Anyone can cruise through the Panama Canal or visit one of the canal-side observation facilities, as we told you in our previous post about how to explore the Panama Canal. Few travelers know that it’s possible to sleep next to the Panama Canal in these Panama Canal hotels including a converted US Air Force radar tower and the only houseboat hotel in Panama. Here’s your guide to sleeping around on the Panama Canal.
Panama’s only houseboat hotel
Jungle Land Panama is Panama’s only houseboat hotel. On top of that, it’s located in a secluded section of Lake Gatún which forms a crucial part of the Panama Canal. Jungle Land Panama is the creation of Captain Carl, an expat from the US who has connected two houseboats, crafted a handful of simple but comfortable rooms and leads boat and kayak tours on the lake.
While staying at Jungle Land Panama you can go fishing, look for monkeys and caiman, or just relax in the hammocks or on the two astro-turfed “lawns”. The food is terrific and Carl’s stories are entertaining, but the best part is sleeping in a totally wild and peaceful arm of the lake just a short distance from the world’s busiest shipping channel.
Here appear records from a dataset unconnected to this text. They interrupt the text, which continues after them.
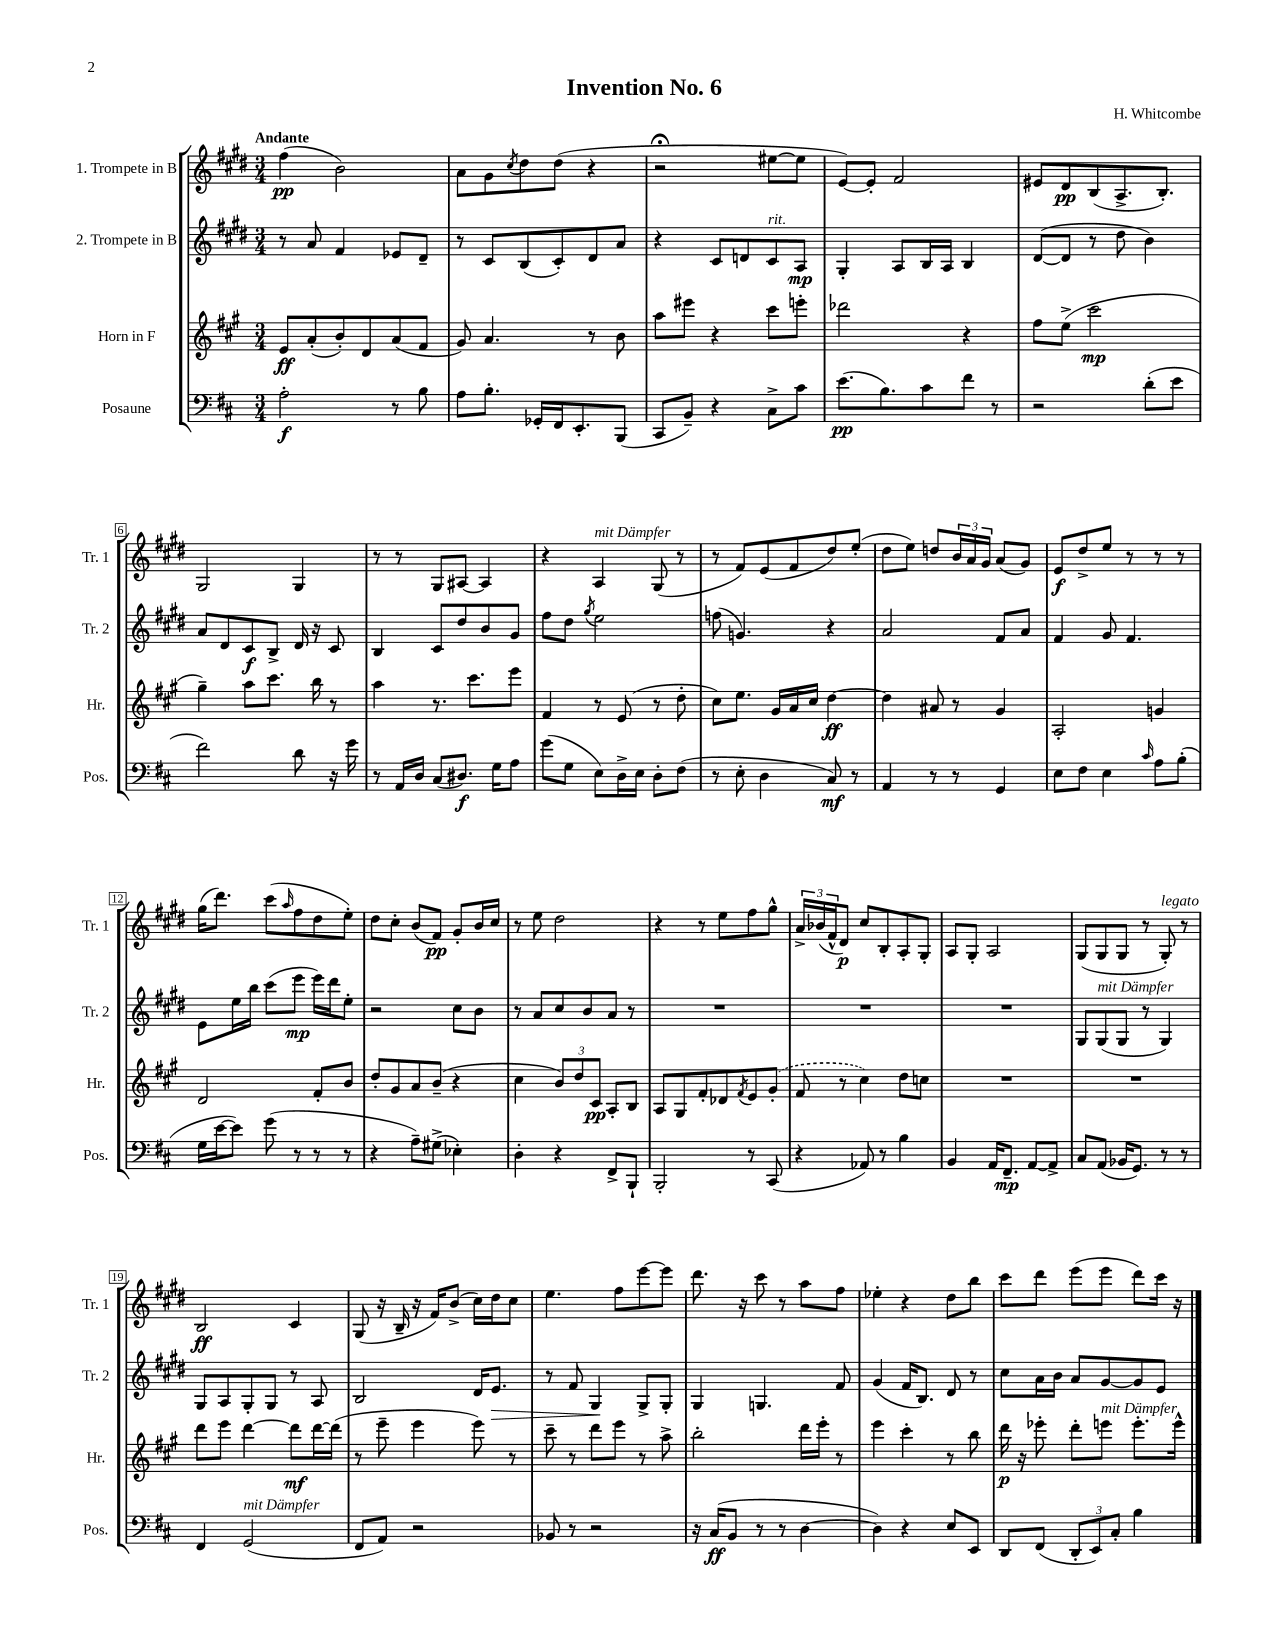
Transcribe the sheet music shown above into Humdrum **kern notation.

**kern	**kern	**kern	**kern
*staff4	*staff3	*staff2	*staff1
*clefF4	*clefG2	*clefG2	*clefG2
*k[f#c#]	*k[f#c#g#]	*k[f#c#g#d#]	*k[f#c#g#d#]
*M3/4	*M3/4	*M3/4	*M3/4
2A'	8e	8r	(4ff#
.	(8a'	8a	.
.	8b')	4f#	2b)
.	8d	.	.
8r	(8a	8e-	.
8B	8f#	8d#~	.
=	=	=	=
8A	8g#)	8r	8a
8.B'	4.a	8c#	8g#
.	.	.	8qcc#
.	.	(8B	8dd#
16GG-'	.	.	.
16FF#	.	8c#')	(8dd#
8.EE'	.	.	.
.	8r	8d#	4r
(8BBB	8b	8a	.
=	=	=	=
8CC#	8aa	4r	2r;
8BB~)	8eee#	.	.
4r	4r	8c#	.
.	.	8d	.
8C#^	8ccc#	8c#	[8ee#
8c#	8eee'	8A	8ee#]
=	=	=	=
(8.e	2ddd-	4G#'	[8e)
.	.	.	8e']
8.B)	.	.	.
.	.	8A	2f#
8c#	.	16B	.
.	.	16A	.
8f#	4r	4B	.
8r	.	.	.
=	=	=	=
2r	8ff#	([8d#	8e#
.	(8ee^	8d#]	8d#
.	2ccc#	8r	(8B
.	.	8dd#	8.A^
(8d'	.	4b)	.
.	.	.	8.B')
8e	.	.	.
=	=	=	=
2f#)	4gg#~)	8a	2G#
.	.	8d#	.
.	8aa	8c#	.
.	8.ccc#	8B^	.
8d	.	16d#	4G#
.	16bb	16r	.
16r	8r	8c#	.
16g	.	.	.
=	=	=	=
8r	4aa	4B	8r
16AA	.	.	8r
16D	.	.	.
(8C#	8.r	8c#	8G#
8.D#)	.	8dd#	[8A#
.	8.ccc#	.	.
.	.	8b	4A#]
16G	.	.	.
8A	8eee	8g#	.
=	=	=	=
(8g	4f#	8ff#	4r
8G	.	8dd#	.
.	.	8qgg#	.
8E)	8r	2ee	4A
16D^	(8e	.	.
16E	.	.	.
8D'	8r	.	(8G#
(8F#	8dd'	.	8r
=	=	=	=
8r	8cc#)	(8ff	8r
8E'	8.ee	4.g)	8f#)
4D	.	.	(8e
.	16g#	.	.
.	16a	.	8f#
.	16cc#	.	.
8C#)	[4dd	4r	8dd#)
8r	.	.	(8ee'
=	=	=	=
4AA	4dd]	2a	8dd#
.	.	.	8ee)
8r	8a#	.	8dd
8r	8r	.	24b
.	.	.	24a
.	.	.	24g#
4GG	4g#	8f#	(8a
.	.	8a	8g#)
=	=	=	=
8E	2A'	4f#	8e
8F#	.	.	8dd#^
4E	.	8g#	8ee
.	.	4.f#	8r
16qqc#	.	.	.
8A	4g	.	8r
(8B'	.	.	8r
=	=	=	=
16G	2d	8e	(16gg#
[16e	.	.	8.ddd#)
8e])	.	16ee	.
.	.	16bb	.
(8g	.	(8ccc#	(8ccc#
.	.	.	16qqaa
8r	.	8eee	8ff#
8r	8f#'	16eee)	8dd#
.	.	16ddd#	.
8r	8b	8ee'	8ee')
=	=	=	=
4r	8dd'	2r	8dd#
.	8g#	.	8cc#'
8A~)	8a	.	(8b
(8G#^	(8b~	.	8f#)
4E-')	4r	8cc#	8g#'
.	.	8b	16b
.	.	.	16cc#
=	=	=	=
4D'	4cc#	8r	8r
.	.	8a	8ee
4r	12b)	8cc#	2dd#
.	12dd	.	.
.	.	8b	.
.	12c#	.	.
8FF#^	8A'	8a	.
8BBB`	8B	8r	.
=	=	=	=
2BBB'	8A	2.r	4r
.	8G#	.	.
.	8f#'	.	8r
.	8d-	.	8ee
.	8qf#	.	.
8r	8e	.	8ff#
(8CC#	(8g#'	.	8gg#^^
=	=	=	=
4r	8f#	2.r	24a^
.	.	.	(24b-
.	.	.	24f#^^
.	8r	.	8d#)
8AA-)	4cc#)	.	8cc#
8r	.	.	8B'
4B	8dd	.	8A'
.	8cc	.	8G#'
=	=	=	=
4BB	2.r	2.r	8A
.	.	.	8G#'
16AA	.	.	2A
8.FF#~	.	.	.
[8AA	.	.	.
8AA^]	.	.	.
=	=	=	=
8C#	2.r	8G#	(8G#
(8AA	.	(8G#	8G#
16BB-	.	8G#	8G#
8.GG)	.	.	.
.	.	8r	8r
8r	.	4G#)	8G#')
8r	.	.	8r
=	=	=	=
4FF#	8ddd	8G#	2B
.	8eee	8A	.
(2GG	[4ddd	8G#'	.
.	.	8G#	.
.	8ddd]	8r	4c#
.	[16ddd	8A	.
.	(16ddd]	.	.
=	=	=	=
8FF#	8r	2B	(8G#
8AA)	8eee~	.	16r
.	.	.	16B~
2r	4eee	.	16r
.	.	.	16f#)
.	.	.	(8b^
.	8eee)	16d#	16cc#)
.	.	8.e	16dd#
.	8r	.	8cc#
=	=	=	=
8BB-	8ccc#~	8r	4.ee
8r	8r	8f#	.
2r	8ddd	4G#	.
.	8eee	.	8ff#
.	8r	8G#^	[8eee
.	8aa^	8G#'	8eee]
=	=	=	=
16r	2bb'	4G#	8.ddd#
(16C#	.	.	.
8BB	.	.	.
.	.	.	16r
8r	.	4.G	8ccc#
8r	.	.	8r
[4D	16ddd	.	8aa
.	16eee'	.	.
.	8r	8f#	8ff#
=	=	=	=
4D])	4eee	(4g#	4ee-'
4r	4ccc#'	16f#	4r
.	.	8.B)	.
8E	8r	8d#	8dd#
8EE	8bb	8r	8bb
=	=	=	=
8DD	16ddd	8cc#	8ccc#
.	16r	.	.
(8FF#	8eee-'	16a	8ddd#
.	.	16b	.
12DD'	8ddd'	8a	(8eee
12EE)	.	.	.
.	8eee	[8g#	8eee
12C#'	.	.	.
4B	8.eee'	8g#]	8ddd#)
.	.	8e	16ccc#
.	16eee^^	.	16r
==	==	==	==
*-	*-	*-	*-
From radar tower to hotel on the Panama Canal
In 1965 the US Air Force built a radar tower on the banks of the Panama Canal and by 1969 is was being used by the Federal Aviation Administration to control air traffic in the area and by the Panama Canal Commission as a communications tower.
In September of 1988, the radar tower became Site One in the Caribbean Basin Radar Network which was used by the US government to monitor, spot, and deter planes suspected of carrying drugs north from South America.
In 1995 the US decommissioned the tower and in 1996, the tower was transferred to Panamanian control. After extensive renovation, the round tower was transformed into the Canopy Tower hotel.
Located within the Soberanía National Park, in which more than 500 species of birds have been identified, Canopy Tower soon became a magnet for bird watchers, including some famous ones like Oprah Winfrey, eager to explore the surrounding rainforest and spot wildlife from their own rooms which are at treetop level.
We spent a lot of time gawking at toucans, tanagers, and tityras as well as small groups of mantled howler monkeys, Geoffroy’s tamarins, sloths, and a bunch of stuff we’re not smart enough to identify from the window-filled public spaces, rooftop deck (from which you can also see the nearby Panama Canal), and even from the huge window in the shower in our room.
And don’t worry. You won’t be roughing it in barracks with a bunch of drill sergeants. Rooms are clean, simple, and comfortable with fans and good screens to keep critters out. Electric towel heaters and clothes drying areas help keep the jungle damp at bay.
There’s an earplug dispenser because the all-metal structure can creak and groan but we never heard anything. You’re more likely to hear frogs and owls in the night.
The food is plentiful and terrific and meals often include local seasonal specialties like palm nuts. The guides are knowledgeable, patient, and enthusiastic and the trips, including hiking along the wildlife filled (but not very ecologically named) Pipeline Road and night drives, are fulfilling.